[Supplied records Boundary: Start]

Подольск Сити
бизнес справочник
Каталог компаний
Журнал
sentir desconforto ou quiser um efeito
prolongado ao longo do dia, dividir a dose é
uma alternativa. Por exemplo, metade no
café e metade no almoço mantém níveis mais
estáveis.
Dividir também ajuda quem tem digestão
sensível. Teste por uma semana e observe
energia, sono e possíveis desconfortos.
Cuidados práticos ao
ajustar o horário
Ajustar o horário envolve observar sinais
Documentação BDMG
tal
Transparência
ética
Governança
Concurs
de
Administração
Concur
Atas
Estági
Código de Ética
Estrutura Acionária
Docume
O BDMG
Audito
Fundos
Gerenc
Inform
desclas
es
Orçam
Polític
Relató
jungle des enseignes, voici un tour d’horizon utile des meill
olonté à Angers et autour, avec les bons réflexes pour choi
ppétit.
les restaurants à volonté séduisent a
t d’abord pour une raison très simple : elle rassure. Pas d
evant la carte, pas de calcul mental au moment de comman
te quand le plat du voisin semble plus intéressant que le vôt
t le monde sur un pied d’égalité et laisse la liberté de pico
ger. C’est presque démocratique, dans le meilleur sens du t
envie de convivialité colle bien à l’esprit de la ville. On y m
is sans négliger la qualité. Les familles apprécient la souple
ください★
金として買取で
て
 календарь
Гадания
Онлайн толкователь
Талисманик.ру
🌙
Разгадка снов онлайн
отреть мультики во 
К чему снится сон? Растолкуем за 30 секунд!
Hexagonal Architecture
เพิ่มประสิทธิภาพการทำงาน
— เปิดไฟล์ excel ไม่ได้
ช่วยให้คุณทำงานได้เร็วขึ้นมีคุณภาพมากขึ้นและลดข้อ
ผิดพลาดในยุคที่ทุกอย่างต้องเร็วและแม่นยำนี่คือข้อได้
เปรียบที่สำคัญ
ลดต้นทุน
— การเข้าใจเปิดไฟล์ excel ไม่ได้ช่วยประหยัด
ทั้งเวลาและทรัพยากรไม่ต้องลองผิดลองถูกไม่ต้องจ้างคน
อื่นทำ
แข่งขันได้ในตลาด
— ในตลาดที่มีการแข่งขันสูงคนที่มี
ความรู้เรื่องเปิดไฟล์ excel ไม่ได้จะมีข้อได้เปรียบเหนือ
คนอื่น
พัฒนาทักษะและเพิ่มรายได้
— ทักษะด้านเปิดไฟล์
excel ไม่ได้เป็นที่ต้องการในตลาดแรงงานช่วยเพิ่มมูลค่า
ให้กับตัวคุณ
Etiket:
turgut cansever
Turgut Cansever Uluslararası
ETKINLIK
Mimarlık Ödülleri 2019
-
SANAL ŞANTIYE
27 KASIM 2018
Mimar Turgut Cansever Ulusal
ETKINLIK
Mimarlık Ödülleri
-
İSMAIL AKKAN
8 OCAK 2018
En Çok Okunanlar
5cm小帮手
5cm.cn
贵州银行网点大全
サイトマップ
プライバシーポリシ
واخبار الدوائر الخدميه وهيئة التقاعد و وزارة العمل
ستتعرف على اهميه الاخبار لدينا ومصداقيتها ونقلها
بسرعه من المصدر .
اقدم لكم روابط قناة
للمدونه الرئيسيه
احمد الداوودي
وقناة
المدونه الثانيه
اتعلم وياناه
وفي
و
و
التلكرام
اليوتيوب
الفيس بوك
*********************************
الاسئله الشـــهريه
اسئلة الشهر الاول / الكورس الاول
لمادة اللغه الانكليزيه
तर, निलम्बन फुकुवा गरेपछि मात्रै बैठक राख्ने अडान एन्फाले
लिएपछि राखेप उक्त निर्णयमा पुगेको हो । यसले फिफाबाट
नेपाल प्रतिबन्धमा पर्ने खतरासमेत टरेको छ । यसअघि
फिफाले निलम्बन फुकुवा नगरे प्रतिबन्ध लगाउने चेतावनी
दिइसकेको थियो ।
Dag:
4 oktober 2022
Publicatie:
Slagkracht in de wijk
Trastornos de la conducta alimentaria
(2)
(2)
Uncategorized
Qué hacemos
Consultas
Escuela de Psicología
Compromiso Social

[Supplied records Boundary: End]

Problem to work on:
Give every line of text from the data above as a numbered list, leaving out any blank lines.

Result of the task:
1. Подольск Сити
2. бизнес справочник
3. Каталог компаний
4. Журнал
5. sentir desconforto ou quiser um efeito
6. prolongado ao longo do dia, dividir a dose é
7. uma alternativa. Por exemplo, metade no
8. café e metade no almoço mantém níveis mais
9. estáveis.
10. Dividir também ajuda quem tem digestão
11. sensível. Teste por uma semana e observe
12. energia, sono e possíveis desconfortos.
13. Cuidados práticos ao
14. ajustar o horário
15. Ajustar o horário envolve observar sinais
16. Documentação BDMG
17. tal
18. Transparência
19. ética
20. Governança
21. Concurs
22. de
23. Administração
24. Concur
25. Atas
26. Estági
27. Código de Ética
28. Estrutura Acionária
29. Docume
30. O BDMG
31. Audito
32. Fundos
33. Gerenc
34. Inform
35. desclas
36. es
37. Orçam
38. Polític
39. Relató
40. jungle des enseignes, voici un tour d’horizon utile des meill
41. olonté à Angers et autour, avec les bons réflexes pour choi
42. ppétit.
43. les restaurants à volonté séduisent a
44. t d’abord pour une raison très simple : elle rassure. Pas d
45. evant la carte, pas de calcul mental au moment de comman
46. te quand le plat du voisin semble plus intéressant que le vôt
47. t le monde sur un pied d’égalité et laisse la liberté de pico
48. ger. C’est presque démocratique, dans le meilleur sens du t
49. envie de convivialité colle bien à l’esprit de la ville. On y m
50. is sans négliger la qualité. Les familles apprécient la souple
51. ください★
52. 金として買取で
53. て
54.  календарь
55. Гадания
56. Онлайн толкователь
57. Талисманик.ру
58. 🌙
59. Разгадка снов онлайн
60. отреть мультики во 
61. К чему снится сон? Растолкуем за 30 секунд!
62. Hexagonal Architecture
63. เพิ่มประสิทธิภาพการทำงาน
64. — เปิดไฟล์ excel ไม่ได้
65. ช่วยให้คุณทำงานได้เร็วขึ้นมีคุณภาพมากขึ้นและลดข้อ
66. ผิดพลาดในยุคที่ทุกอย่างต้องเร็วและแม่นยำนี่คือข้อได้
67. เปรียบที่สำคัญ
68. ลดต้นทุน
69. — การเข้าใจเปิดไฟล์ excel ไม่ได้ช่วยประหยัด
70. ทั้งเวลาและทรัพยากรไม่ต้องลองผิดลองถูกไม่ต้องจ้างคน
71. อื่นทำ
72. แข่งขันได้ในตลาด
73. — ในตลาดที่มีการแข่งขันสูงคนที่มี
74. ความรู้เรื่องเปิดไฟล์ excel ไม่ได้จะมีข้อได้เปรียบเหนือ
75. คนอื่น
76. พัฒนาทักษะและเพิ่มรายได้
77. — ทักษะด้านเปิดไฟล์
78. excel ไม่ได้เป็นที่ต้องการในตลาดแรงงานช่วยเพิ่มมูลค่า
79. ให้กับตัวคุณ
80. Etiket:
81. turgut cansever
82. Turgut Cansever Uluslararası
83. ETKINLIK
84. Mimarlık Ödülleri 2019
85. -
86. SANAL ŞANTIYE
87. 27 KASIM 2018
88. Mimar Turgut Cansever Ulusal
89. ETKINLIK
90. Mimarlık Ödülleri
91. -
92. İSMAIL AKKAN
93. 8 OCAK 2018
94. En Çok Okunanlar
95. 5cm小帮手
96. 5cm.cn
97. 贵州银行网点大全
98. サイトマップ
99. プライバシーポリシ
100. واخبار الدوائر الخدميه وهيئة التقاعد و وزارة العمل
101. ستتعرف على اهميه الاخبار لدينا ومصداقيتها ونقلها
102. بسرعه من المصدر .
103. اقدم لكم روابط قناة
104. للمدونه الرئيسيه
105. احمد الداوودي
106. وقناة
107. المدونه الثانيه
108. اتعلم وياناه
109. وفي
110. و
111. و
112. التلكرام
113. اليوتيوب
114. الفيس بوك
115. *********************************
116. الاسئله الشـــهريه
117. اسئلة الشهر الاول / الكورس الاول
118. لمادة اللغه الانكليزيه
119. तर, निलम्बन फुकुवा गरेपछि मात्रै बैठक राख्ने अडान एन्फाले
120. लिएपछि राखेप उक्त निर्णयमा पुगेको हो । यसले फिफाबाट
121. नेपाल प्रतिबन्धमा पर्ने खतरासमेत टरेको छ । यसअघि
122. फिफाले निलम्बन फुकुवा नगरे प्रतिबन्ध लगाउने चेतावनी
123. दिइसकेको थियो ।
124. Dag:
125. 4 oktober 2022
126. Publicatie:
127. Slagkracht in de wijk
128. Trastornos de la conducta alimentaria
129. (2)
130. (2)
131. Uncategorized
132. Qué hacemos
133. Consultas
134. Escuela de Psicología
135. Compromiso Social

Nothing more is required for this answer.